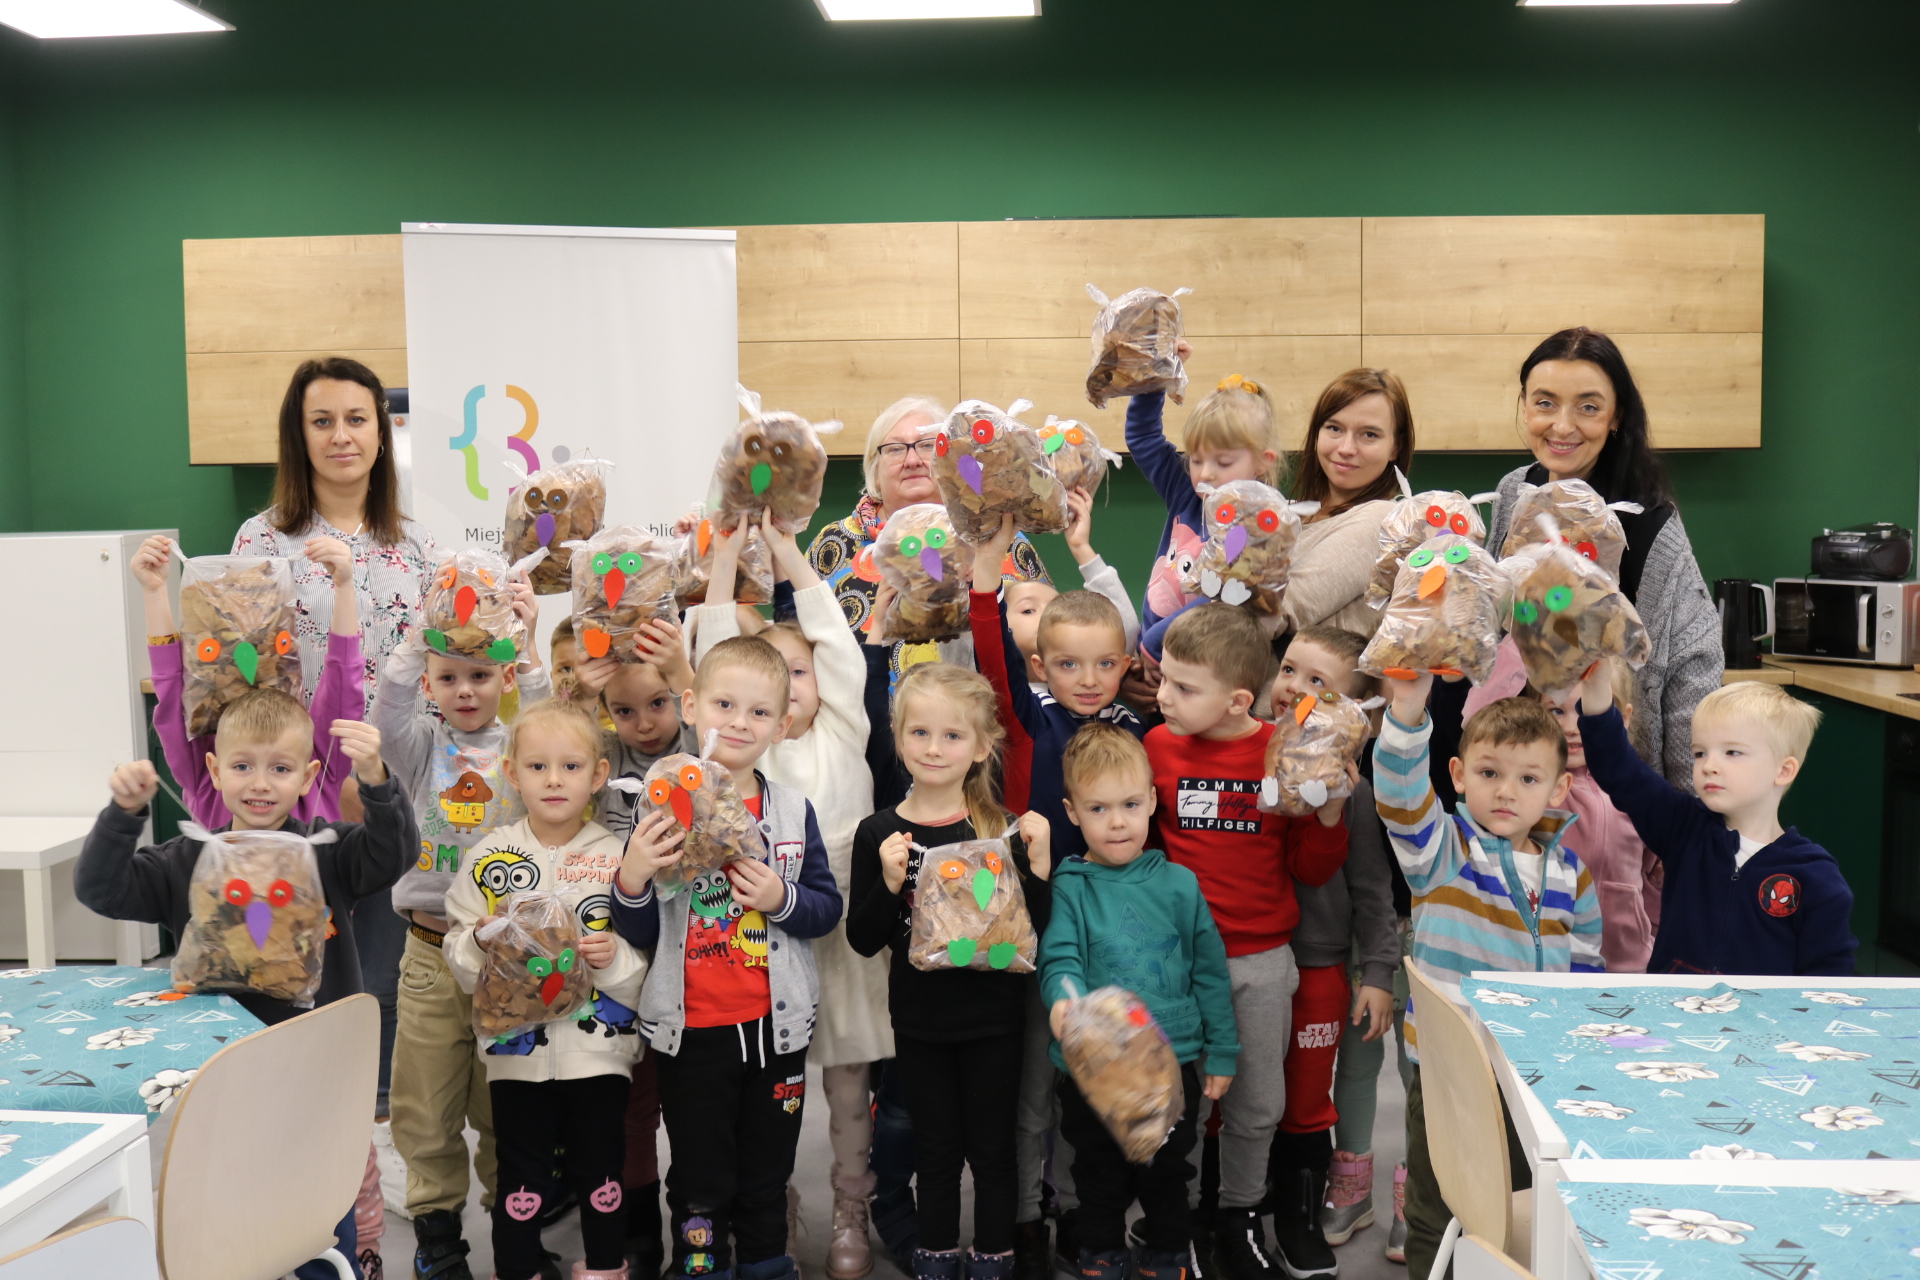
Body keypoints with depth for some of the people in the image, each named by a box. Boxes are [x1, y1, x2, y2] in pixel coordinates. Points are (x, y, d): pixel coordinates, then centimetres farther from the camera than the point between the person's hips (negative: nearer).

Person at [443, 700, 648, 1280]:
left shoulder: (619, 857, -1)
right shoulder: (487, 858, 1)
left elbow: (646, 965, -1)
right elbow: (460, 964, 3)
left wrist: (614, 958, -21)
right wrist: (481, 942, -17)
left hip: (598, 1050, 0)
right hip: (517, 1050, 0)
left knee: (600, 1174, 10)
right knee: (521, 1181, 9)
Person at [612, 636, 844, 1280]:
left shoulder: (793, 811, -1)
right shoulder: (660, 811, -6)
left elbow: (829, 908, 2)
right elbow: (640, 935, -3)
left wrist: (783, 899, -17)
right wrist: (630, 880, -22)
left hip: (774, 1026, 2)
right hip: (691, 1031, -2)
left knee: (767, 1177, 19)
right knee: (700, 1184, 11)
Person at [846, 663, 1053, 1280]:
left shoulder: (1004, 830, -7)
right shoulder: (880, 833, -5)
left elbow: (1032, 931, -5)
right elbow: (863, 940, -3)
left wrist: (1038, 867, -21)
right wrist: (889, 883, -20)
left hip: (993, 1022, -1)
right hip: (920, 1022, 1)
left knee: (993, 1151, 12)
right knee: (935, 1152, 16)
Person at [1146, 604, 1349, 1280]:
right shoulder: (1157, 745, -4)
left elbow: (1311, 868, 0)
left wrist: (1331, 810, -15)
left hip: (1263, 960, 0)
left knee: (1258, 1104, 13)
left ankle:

DIRECTIONS FOR THIS TASK:
All of the material above should be set down again exactly, though not its pictures.

RESULT OF THIS TASK:
Body keypoints with depth for some of the people in the image, each named by a box. Boxes are [x1, y1, x2, y2] in pixel coordinates. Points are (x, y, d): pixel coordinates, then centimetres farther from the camera than the point between the person's hips (negative: nearer).

Person at [443, 700, 648, 1280]:
left shoulder: (619, 857, -1)
right shoulder: (487, 858, 1)
left elbow: (646, 965, -1)
right elbow: (460, 964, 3)
left wrist: (614, 958, -21)
right wrist: (481, 942, -17)
left hip: (598, 1050, 0)
right hip: (517, 1050, 0)
left knee: (600, 1174, 10)
right knee: (521, 1181, 9)
Person at [612, 636, 844, 1280]:
left shoulder: (793, 811, -1)
right shoulder: (660, 811, -6)
left elbow: (829, 908, 2)
right elbow: (640, 935, -3)
left wrist: (783, 899, -17)
right wrist: (630, 880, -22)
left hip: (774, 1026, 2)
right hip: (691, 1031, -2)
left knee: (767, 1177, 19)
right knee: (700, 1184, 11)
Person at [846, 663, 1053, 1280]:
left shoulder: (1004, 830, -7)
right shoulder: (880, 833, -5)
left elbow: (1032, 931, -5)
right elbow: (863, 940, -3)
left wrist: (1038, 867, -21)
right wrist: (889, 883, -20)
left hip: (993, 1022, -1)
right hip: (920, 1022, 1)
left knee: (993, 1151, 12)
right knee: (935, 1152, 16)
Person at [1146, 604, 1349, 1280]:
right shoulder: (1157, 745, -4)
left elbow: (1311, 868, 0)
left wrist: (1331, 810, -15)
left hip: (1263, 960, 0)
left knee: (1258, 1104, 13)
left ankle:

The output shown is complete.